--- Instructions to follow ---
Return a verbatim reproduction of each line, starting at the line with "ring dip: (251, 224)" and ending at the last line of the listing below.

--- Entries supplied ---
------------------------------------

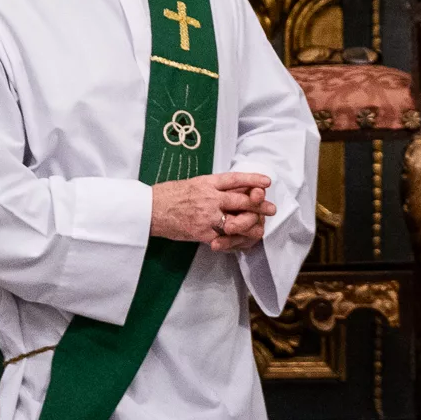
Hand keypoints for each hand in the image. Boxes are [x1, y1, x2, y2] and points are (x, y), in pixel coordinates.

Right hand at [151, 171, 274, 248]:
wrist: (149, 210)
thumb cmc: (170, 195)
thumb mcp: (193, 183)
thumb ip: (213, 187)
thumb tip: (235, 189)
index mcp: (207, 182)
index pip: (235, 179)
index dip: (253, 180)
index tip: (267, 182)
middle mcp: (210, 197)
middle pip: (241, 200)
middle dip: (259, 205)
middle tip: (271, 209)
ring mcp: (206, 216)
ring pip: (237, 220)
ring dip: (251, 224)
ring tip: (260, 226)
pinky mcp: (201, 232)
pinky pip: (224, 237)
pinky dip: (234, 240)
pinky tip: (241, 240)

------------------------------------

--- Written solution ---
ring dip: (251, 224)
ring tip: (260, 226)
pinky mcp: (201, 232)
pinky pip: (224, 237)
pinky dip: (234, 240)
pinky tip: (241, 240)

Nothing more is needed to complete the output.